Department of Ultrasound, the First Affiliated Hospital of Shantou University Medical College, Shantou, China.
Department of Interventional Ultrasound, the Second Affiliated Hospital of Shantou University Medical College, Shantou, China.
Front Endocrinol (Lausanne). 2024 Jan 31;15:1343998. doi: 10.3389/fendo.2024.1343998. eCollection 2024.
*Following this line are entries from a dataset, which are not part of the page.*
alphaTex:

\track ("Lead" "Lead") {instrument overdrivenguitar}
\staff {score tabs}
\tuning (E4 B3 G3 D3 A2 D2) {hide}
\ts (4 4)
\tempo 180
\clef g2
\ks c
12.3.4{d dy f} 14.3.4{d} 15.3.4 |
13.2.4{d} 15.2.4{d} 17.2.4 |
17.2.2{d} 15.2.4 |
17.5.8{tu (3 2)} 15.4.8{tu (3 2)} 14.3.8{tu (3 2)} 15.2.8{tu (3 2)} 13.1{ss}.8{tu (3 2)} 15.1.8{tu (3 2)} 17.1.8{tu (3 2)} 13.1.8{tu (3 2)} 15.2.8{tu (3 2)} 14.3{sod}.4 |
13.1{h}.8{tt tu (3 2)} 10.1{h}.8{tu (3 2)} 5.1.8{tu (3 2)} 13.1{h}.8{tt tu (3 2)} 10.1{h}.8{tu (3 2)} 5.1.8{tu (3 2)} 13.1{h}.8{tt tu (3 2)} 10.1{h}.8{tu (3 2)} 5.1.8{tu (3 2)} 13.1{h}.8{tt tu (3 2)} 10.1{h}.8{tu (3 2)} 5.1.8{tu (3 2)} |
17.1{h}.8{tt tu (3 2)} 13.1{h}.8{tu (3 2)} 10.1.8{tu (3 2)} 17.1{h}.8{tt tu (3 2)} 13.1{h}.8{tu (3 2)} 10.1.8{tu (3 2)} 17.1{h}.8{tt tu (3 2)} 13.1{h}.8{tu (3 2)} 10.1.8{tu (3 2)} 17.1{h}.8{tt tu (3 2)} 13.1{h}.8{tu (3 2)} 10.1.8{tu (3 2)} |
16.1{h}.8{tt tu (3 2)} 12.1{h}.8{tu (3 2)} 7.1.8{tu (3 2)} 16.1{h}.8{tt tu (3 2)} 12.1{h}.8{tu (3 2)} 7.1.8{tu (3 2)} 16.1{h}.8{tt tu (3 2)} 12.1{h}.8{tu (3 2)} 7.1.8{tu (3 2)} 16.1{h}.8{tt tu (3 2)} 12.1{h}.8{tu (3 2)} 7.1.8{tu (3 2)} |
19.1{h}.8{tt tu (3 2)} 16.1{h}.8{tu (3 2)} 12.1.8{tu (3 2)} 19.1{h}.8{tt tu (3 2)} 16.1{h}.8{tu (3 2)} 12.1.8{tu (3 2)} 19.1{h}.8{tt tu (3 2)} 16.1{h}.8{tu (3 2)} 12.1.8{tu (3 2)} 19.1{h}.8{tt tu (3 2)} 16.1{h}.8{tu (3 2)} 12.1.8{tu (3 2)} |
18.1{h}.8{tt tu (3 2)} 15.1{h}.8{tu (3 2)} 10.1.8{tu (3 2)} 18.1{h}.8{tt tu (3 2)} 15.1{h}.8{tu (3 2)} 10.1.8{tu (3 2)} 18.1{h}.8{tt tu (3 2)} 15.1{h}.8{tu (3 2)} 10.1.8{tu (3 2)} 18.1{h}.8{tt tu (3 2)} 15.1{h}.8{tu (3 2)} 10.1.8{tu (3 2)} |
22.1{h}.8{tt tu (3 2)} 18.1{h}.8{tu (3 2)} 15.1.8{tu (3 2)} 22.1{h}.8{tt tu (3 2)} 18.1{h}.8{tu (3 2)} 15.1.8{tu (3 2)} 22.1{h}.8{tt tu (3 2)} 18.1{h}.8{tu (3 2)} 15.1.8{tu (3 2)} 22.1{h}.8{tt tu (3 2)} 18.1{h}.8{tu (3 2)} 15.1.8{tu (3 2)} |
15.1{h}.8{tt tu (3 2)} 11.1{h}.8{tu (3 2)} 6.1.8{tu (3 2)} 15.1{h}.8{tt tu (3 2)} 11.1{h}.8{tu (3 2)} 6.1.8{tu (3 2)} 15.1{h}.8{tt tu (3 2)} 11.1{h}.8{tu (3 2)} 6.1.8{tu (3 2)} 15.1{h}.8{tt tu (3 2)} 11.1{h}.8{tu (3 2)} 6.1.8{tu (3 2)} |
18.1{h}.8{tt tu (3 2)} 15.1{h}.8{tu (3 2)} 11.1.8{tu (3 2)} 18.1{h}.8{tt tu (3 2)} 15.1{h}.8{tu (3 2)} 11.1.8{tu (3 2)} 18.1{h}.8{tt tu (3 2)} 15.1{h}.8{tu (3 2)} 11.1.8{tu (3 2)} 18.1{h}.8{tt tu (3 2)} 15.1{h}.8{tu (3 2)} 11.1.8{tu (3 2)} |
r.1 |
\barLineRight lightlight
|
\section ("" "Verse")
Serum uric acid (SUA) has been suggested as a contributor of hypertension. However, reports on the relationship between changes in SUA and hypertension are limited. Hence, we aimed to investigate the potential impact of SUA, especially its change over time, on hypertension incidence.
This dynamic cohort included 6052 participants without hypertension at baseline. Participants were categorized into six grades based on whether baseline SUA was high and whether changes in SUA progressed to hyperuricemia or decreased to normal levels. Grades 1 to 6 represented the participants' SUA control from best to worst. Logistic regression and restricted cubic spline (RCS) models were used to explore the association of the grades of SUA control and hypertension incidence.
During a median follow-up of 6 years, 2550 (42.1%) participants developed hypertension. After adjusting confounding factors, compared to grade 1 with the best control of SUA, the odds ratios for grades 2 to 6 with worse control were 1.347 (1.109-1.636), 1.138 (0.764-1.693), 1.552 (1.245-1.934), 1.765 (1.170-2.663), and 2.165 (1.566-2.993), respectively. RCS indicated a linear correlation between the risk of hypertension and changes in SUA, and an elevated risk in participants with baseline hyperuricemia. Subgroup analyses showed that grades of SUA control had an interaction with systolic ( = 0.003) and diastolic blood pressure ( < 0.001). Sensitivity analyses further determined the robustness of the result that participants with poor SUA control have a higher risk of developing hypertension.
Poor SUA control, an increase in SUA over time, rises the risk of developing hypertension regardless of whether the initial SUA is normal or not. Initial hyperuricemia will exacerbate this risk. Effective SUA control should be an important measure for primary prevention of hypertension.
血清尿酸(SUA)已被认为是高血压的一个致病因素。然而,关于 SUA 变化与高血压之间关系的报告有限。因此,我们旨在研究 SUA,特别是其随时间变化的情况,对高血压发病率的潜在影响。
本动态队列研究纳入了 6052 名基线时无高血压的参与者。根据基线 SUA 是否偏高以及 SUA 是否逐渐升高至高尿酸血症或降低至正常水平,将参与者分为六组。第 1 组至第 6 组代表参与者 SUA 控制从最佳到最差的情况。使用逻辑回归和限制性三次样条(RCS)模型来探讨 SUA 控制等级与高血压发病率之间的关联。
在中位随访 6 年期间,2550(42.1%)名参与者发生了高血压。调整混杂因素后,与 SUA 控制最佳的第 1 组相比,SUA 控制较差的第 2 组至第 6 组的比值比分别为 1.347(1.109-1.636)、1.138(0.764-1.693)、1.552(1.245-1.934)、1.765(1.170-2.663)和 2.165(1.566-2.993)。RCS 表明,高血压的风险与 SUA 的变化之间呈线性相关,基线时高尿酸血症的参与者风险升高。亚组分析显示,SUA 控制等级与收缩压( = 0.003)和舒张压( < 0.001)存在交互作用。敏感性分析进一步证实了控制不佳的 SUA 与高血压发病风险升高之间的关系具有稳健性。
无论初始 SUA 是否正常,SUA 控制不佳、SUA 随时间升高都会增加高血压发病风险,而初始高尿酸血症会加重这种风险。有效的 SUA 控制应作为高血压一级预防的重要措施。